Et en effet, c’est ainsi que Luna Rossa Prada Pirelli a franchi l’arrivée avec 18 secondes d’avance pour remporter sa troisième victoire de la 36e America’s Cup.

Course 6 – Emirates Team New Zealand bat Luna Rossa Prada Pirelli

  • Début: 1715
  • Port: ITA
  • Stbd: NZL
  • Cours: A
  • Axe: 015
  • Longueur: 1,61 nm
  • Courant: 0,5 noeuds @ 193
  • Vent 8-9 noeuds – 010 degrés
  • Vainqueur: Emirates Team New Zealand 1:41

Pour la course 6, la deuxième course de la journée, la brise était restée sensiblement la même mais la pression sur les défenseurs avait considérablement augmenté.

Alors que Luna Rossa Prada Pirelli arrivait au port, Emirates Team New Zealand tenait à se mettre très rapidement sur la queue et empannait pour se lancer dans la poursuite.

Les deux bateaux se sont dirigés vers la limite de droite, Luna Rossa empannait tandis que les Kiwis viraient de bord. L’empannage italien n’a pas été bon car ils ont eu du mal à traverser une zone légère et à reprendre de la vitesse après l’empannage.

Pendant ce temps, Emirates Team New Zealand avait une bonne vitesse en s’éloignant de sa position de virage haut à droite dans la zone de pré-départ.

Au fur et à mesure que les dernières secondes s’écoulaient, les rôles avaient été inversés depuis la première course de la journée, les défenseurs naviguant 10 nœuds plus vite dans l’eau alors qu’ils traversaient la ligne de départ tandis que les challengers luttaient pour le rythme.

À première vue, Peter Burling avait perfectionné son départ, tandis que Jimmy Spithill semblait s’être trompé. Pourtant, il y avait un autre problème potentiel en jeu, la brise.

Alors que la vitesse moyenne minimale du vent avait été atteinte, la brise devenait de plus en plus inégale. Il devenait maintenant plus facile de se faire prendre.

À la porte 1, Emirates Team New Zealand avait 51 secondes d’avance, une distance physique d’environ 800 m sur l’eau, une énorme avance pour la première moitié du premier tour. Revenir dans cette course pour les Italiens allait être une grande demande.

Par la porte 2, peu de choses avaient changé, sauf que l’avance Kiwi avait légèrement augmenté à 1 min 7 secondes. À la fin du deuxième tour, plus de la même chose à 1 min 13 secondes.

À la porte du haut pour la dernière fois, les Kiwis avaient 1400 m d’avance, seule une crise se dressait entre Emirates Team New Zealand et leur troisième victoire.

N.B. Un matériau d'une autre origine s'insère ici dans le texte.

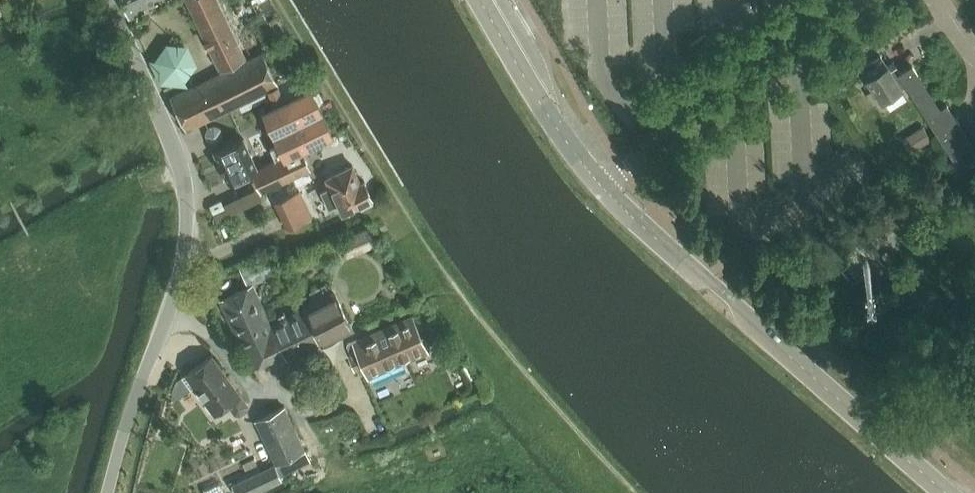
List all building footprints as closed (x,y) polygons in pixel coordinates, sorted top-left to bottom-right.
[(129,17),(144,10),(143,6),(155,0),(122,0),(129,17)] [(220,69),(245,57),(218,0),(187,0),(220,69)] [(164,77),(177,79),(189,73),(196,63),(187,44),(167,43),(156,59),(164,77)] [(218,114),(278,86),(262,53),(171,96),(187,128),(218,114)] [(907,84),(909,86),(920,78),(912,65),(900,72),(896,65),(890,69),(887,65),(876,73),(870,62),(862,68),(882,100),(907,84)] [(268,91),(275,107),(285,102),(279,86),(268,91)] [(301,148),(332,133),(319,105),(320,102),(317,94),(313,93),(311,90),(285,102),(275,107),(263,112),(277,144),(270,148),(275,160),(257,168),(252,170),(262,190),(310,168),(301,148)] [(960,125),(946,104),(928,116),(961,168),(974,159),(974,149),(960,125)] [(208,128),(206,133),(209,139),(215,141),(220,139),(222,133),(219,127),(214,125),(208,128)] [(923,125),(915,130),(923,144),(931,139),(923,125)] [(257,168),(243,137),(214,151),(219,161),(218,162),(222,171),(223,171),(228,181),(252,170),(257,168)] [(934,143),(919,152),(923,159),(938,150),(934,143)] [(372,196),(364,180),(361,182),(352,164),(327,177),(331,185),(321,190),(329,207),(339,203),(342,210),(360,202),(362,206),(373,201),(371,197),(372,196)] [(313,216),(300,189),(274,202),(287,229),(313,216)] [(211,205),(215,213),(225,208),(221,200),(211,205)] [(354,251),(376,242),(371,230),(349,239),(354,251)] [(881,255),(890,263),(894,258),(886,250),(881,255)] [(253,283),(220,299),(244,352),(277,336),(272,324),(253,283)] [(334,292),(303,308),(320,343),(352,328),(334,292)] [(277,336),(244,352),(251,367),(252,368),(284,352),(288,360),(306,351),(308,356),(323,348),(320,343),(303,308),(272,324),(277,336)] [(357,340),(347,345),(352,356),(350,357),(356,371),(359,370),(360,373),(367,370),(369,376),(427,350),(412,317),(357,340)] [(214,352),(187,372),(217,413),(229,404),(235,413),(240,413),(247,408),(248,403),(241,394),(244,393),(214,352)] [(176,380),(172,389),(178,398),(192,389),(182,375),(176,380)] [(258,418),(255,420),(266,441),(294,428),(284,406),(258,418)] [(294,428),(266,441),(276,463),(305,449),(294,428)] [(276,463),(232,484),(237,492),(250,492),(283,478),(276,463)]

De l’autre côté de la ligne, ils avaient 1 min 41 secondes d’avance. Mais le temps n’avait aucun intérêt, gagner ou perdre, c’était tout ce qui comptait.

« C’était une bonne chose », a déclaré le contrôleur de vol Emirates Team New Zealand Blair Tuke. « Une bonne façon de terminer une autre journée serrée. »

« Nous avons été pris dans un léger patch avant le départ et n’avons pas pu atteindre la ligne », a déclaré le co-barreur de Luna Rossa Prada Pirelli, « après cela, il n’y avait pas beaucoup de voies de dépassement pour revenir après cela. »

Donc, trois jours de course et trois victoires chacun, un score extraordinaire que peu ou pas avaient prédit. La 36e America’s Cup ne pouvait pas être plus proche.

Le match reprendra demain 14 mars à 16h15 NZT si le temps le permet, sans possibilité de départ après 18h00 NZT. Les jours de course en mars sont le lundi 15 et chaque jour après, jusqu’à ce que Emirates Team New Zealand ou Luna Rossa Prada Pirelli atteignent sept victoires.